[Opening Document excerpt section]
The average microhardness values of the martensitic phase (α′) and the local non-magnetic phase (γ) formed after the surface laser quenching and the low-temperature pulse plasma nitriding in combination with an isothermal treatment for 10 hours at 400 °C for a depth of ~50 μm are ~620 HV_0.01 and ~295 HV_0.01, respectively.

The laser-surface-treated rods that were plasma nitrided at 400 °C also showed an increase in the hardness by 120 HV₁₀ and ~7.5% of relative magnetic phase (α′) content in the bulk microstructure. The transformation sequence as a result of the plastic strain is γ → ε → α′. From this we assume that the increase in the hardness and the percentage of relative magnetic phase (α′) in the bulk microstructure can be attributed to the isothermal transformation during the plasma nitriding of the paramagnetic martensite phase (ε) in the α′ ferromagnetic martensite. Figure 4 shows the variation of the depth-profile microhardness values in the martensitic and austenitic phases of the C_−196°C specimen.

Figure 4

Microhardness depth profile in the martensitic and austenitic fields of the C_−196°C specimen.

The microhardness depth profile of the sample subjected to low-temperature pulse plasma nitriding in combination with the isothermal treatment shows a phase-dependent behaviour. This is because at the nitriding temperature the nitrogen penetrates deeper into the martensitic phase in comparison to the austenitic phase and forms a thicker, modified layer above the martensitic phase. The surface hardness is greatly increased due to the formation of nitrided layers and the increase of the nitrogen concentration in both kinds of microstructure. It is clear that the value of the microhardness increased from about 620 HV_0.01 for the initial martensitic phase up to about 1250 HV_0.01 and from ~295 HV_0.01 up to ~525 HV_0.01 for the initial austenite phase at a depth of 4 μm below the surface after the plasma nitriding at 400 °C. The surface microhardness is ~1320 HV_0.01. The hardness measurements indicated that the strain-induced martensite results in an increase in the microhardness of the nitrided layers for the low-temperature nitriding. The effective nitriding depth (Nht) in the martensite field is ~40 μm, while in the austenite field it is between 5 and 18 μm. This confirms that the nitriding layer consists of a compound layer and a diffusion zone. The diffusion zone is at least two times thicker in the strain-induced martensite than in the austenite. At a depth of between 0.1 mm and 0.12 mm the microhardness profile obtained in the austenite field shows a gradual increase in hardness in the transition from an austenite to a martensite microstructure. Such a transition hardness from one microstructure to another is, from the point of view of stress conditions, very favourable, since in bars under load it reduces the potential for crack initiation and rapid crack propagation in a harder and less ductile microstructure such as strain-induced martensite.
[Closing Document excerpt section]
[Opening Available data section]
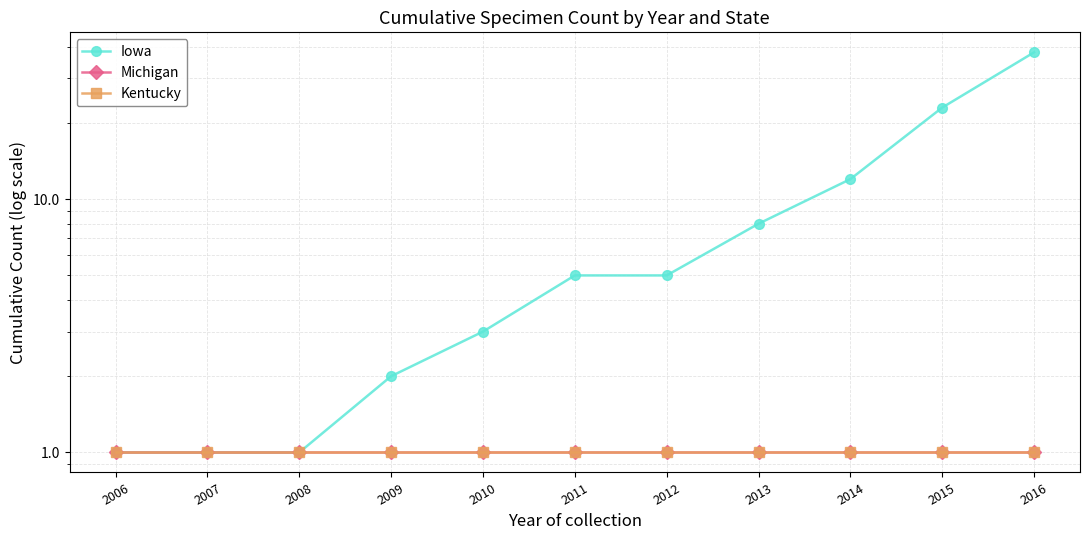

True or false: Michigan and Iowa intersect in this chart.

False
[Closing Available data section]
Exercise description: Retype the stretch of the plasma nitriding text from "The laser-surface-treated rods" through "fields of the C_−196°C specimen.", keeping every word, number and mark unchanged.

Answer box:
The laser-surface-treated rods that were plasma nitrided at 400 °C also showed an increase in the hardness by 120 HV₁₀ and ~7.5% of relative magnetic phase (α′) content in the bulk microstructure. The transformation sequence as a result of the plastic strain is γ → ε → α′. From this we assume that the increase in the hardness and the percentage of relative magnetic phase (α′) in the bulk microstructure can be attributed to the isothermal transformation during the plasma nitriding of the paramagnetic martensite phase (ε) in the α′ ferromagnetic martensite. Figure 4 shows the variation of the depth-profile microhardness values in the martensitic and austenitic phases of the C_−196°C specimen.

Figure 4

Microhardness depth profile in the martensitic and austenitic fields of the C_−196°C specimen.